Unicode strings in python, a gentle intro
08 Dec 2015 #ubuntu #python
Summary
In this post I will try to explain how to handle them in python 2 and 3.
I had long undermined the way I handled strings in my projects, but I could feel the gravity of handling strings properly when I was working on vocabulary, a side project of mine.
There was this one feature in it where the module had to return the pronunciation for a given word. Well I wrote the logic to parse the content and all the stuff. I had it all figured out, but then I was facing this issue.
Let’s start shall we?
ASCII strings
So let’s start with the ASCII strings, Have a look at hi.txt
Let’s see what does it hold
tasdik at Acer in ~/unicode
$ cat hi.txt
hiNice and easy. It contains, two characters h and i
Size ?
tasdik at Acer in ~/unicode
$ du -a -b hi.txt
2 hi.txtThis means that the file is of 2 bytes. Now what do these 2 bytes hold inside them? Let’s do a hexdump
tasdik at Acer in ~/unicode
$ hexdump hi.txt
0000000 6968
0000002If you look over to the ASCII table and look out for the hex representations, you will see that the letter h is represented by 68 and i is represented by 69
Let’s see how python2 handles this. Firing up the interpreter
>>> with open('hi.txt') as f:
... content = f.read()
...
>>> content
'hi'
>>> type(content)
<type 'str'>
>>> Now I probably should reiterate the fact that
Every character in a string is a single byte
And that the ASCII table translates each byte value to a unique character. the file contains an ASCII string of exactly two characters. So it does makes sense. Let’s dig a little further.
>>> len(content)
2
>>> content[0]
'h'
>>> content[1]
'i'
>>>So this confirms that the x[0] contains h and x[1] contains i
Enter Unicode
So how many characters does the ASCII representation able to represent? Doing the math, 256(2^8) would be the maximum number of characters that the ASCII table can represent. Just giving a heads up here, Chinese has a lot more than 256 characters. So how would you handle chinese as well as the characters on your keyboard?
Have a look at chinese.txt
tasdik at Acer in ~/unicode
$ cat chinese.txt
hi猫So it contains three character namely h, i and 猫. Size?
tasdik at Acer in ~/unicode
$ du -a -b chinese.txt
5 chinese.txt5 bytes. Let’s see what does each byte contain
tasdik at Acer in ~/unicode
$ hexdump chinese.txt
0000000 68 69 e7 8c ab
0000005The relevant thing to note here are the five hexadecimal numbers 69, 68, e7, 8c and ab
So five numbers, 5 bytes.

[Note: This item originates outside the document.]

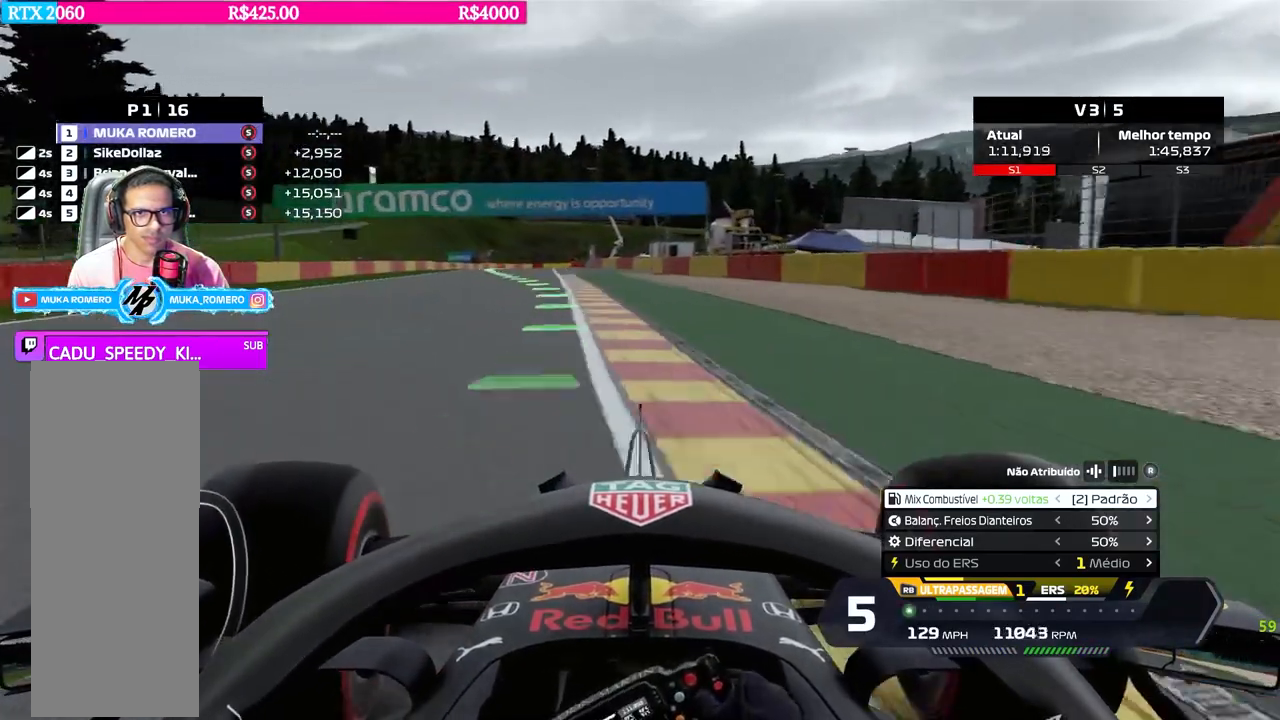
{"buttons": ["R2"], "left_stick": "center", "right_stick": "center", "events": [[284, "B", "down"], [351, "B", "up"], [434, "left_stick", "center"]]}
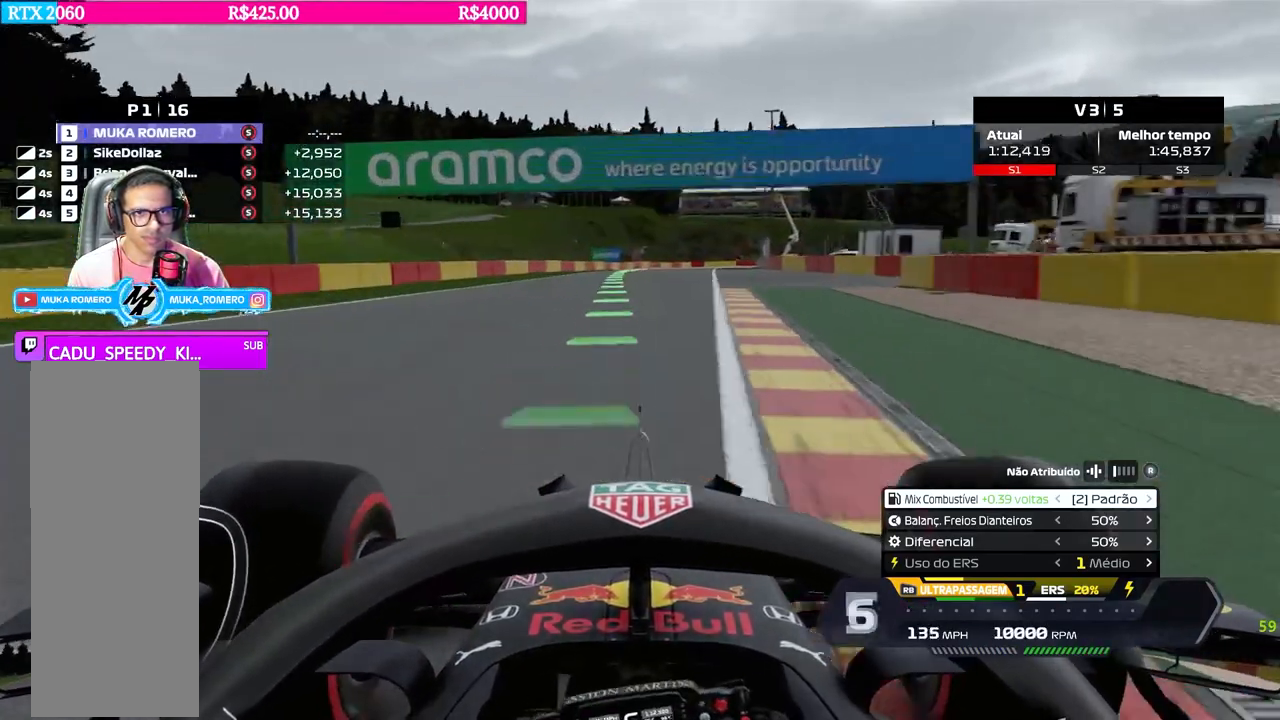
{"buttons": ["R2"], "left_stick": "center", "right_stick": "center", "events": [[333, "left_stick", "right"], [433, "left_stick", "center"]]}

Good so far? Now how do we interpret these numbers? We will have a look at the Unicode UTF-8 table.
In this table, 68 is the character h, 69 is the character i, and the three-byte sequence e7, 8c, ab is the character 猫. To recap, h is one byte, i is one byte, but 猫 is three bytes.
A point to note here is that, the Unicode UTF-8 table is a superset of the ASCII table, so that’s the reason h and i are represented by the same characters in both.
Handling unicode strings in python2
>>> with open('chinese.txt') as f:
... content = f.read()
...
>>> content
'hi\xe7\x8c\xab'
>>> len(content)
5
>>>What was all that? h and i are represented just fine but when it comes to the chinese character, it shows me hexdecimal numbers. And how does it return me 5 as the string lenght, when we know perfectly well that there are just 3 characters in that file?
It turns out that the python str doesn’t store a string but a stream of bytes in it. Digging further.
>>> x[0]
'h'
>>> x[1]
'i'
>>> x[2]
'\xe7'
>>> x[3]
'\x8c'
>>> x[4]
'\xab'The hi is returned prefectly fine as those are ASCII characters, but when it comes to the chinese character, it is represented by UTF-8 unicode. But since str object in python2 just stores a sequece of bytes, it has no way of deciding to group these 3 characters to represent the chinese character. So we see them as the hexadecimal numbers.
So how should we deal with this.
decode() to the rescue
>>> utf_content = content.decode('utf-8')
>>> utf_content
u'hi\u732b'
>>> type(utf_content)
<type 'unicode'>
>>> len(utf_content)
3
>>> utf_content[0]
u'h'
>>> utf_content[1]
u'i'
>>> utf_content[2]
u'\u732b'
>>>So the decode() tells python to convert the string content into a UTF-8 string. I know, the name is confusing as hell. But let’s leave that for another day.
I we call the print statement now. Let’s see what we get
>>> print utf_content
hi猫
>>>So there you go.
Word of caution
Weird things happen in python2 if you think that str is a string. To be safe, convert the str object to utf-8 format immediately by doing a decode('utf-8'). Then work with your unicode object and not the str or else you will some real pain handling the issues. Like I had in vocabulary
In python2, a unicode object type represents real strings whereas the str object is a sequece of bytes.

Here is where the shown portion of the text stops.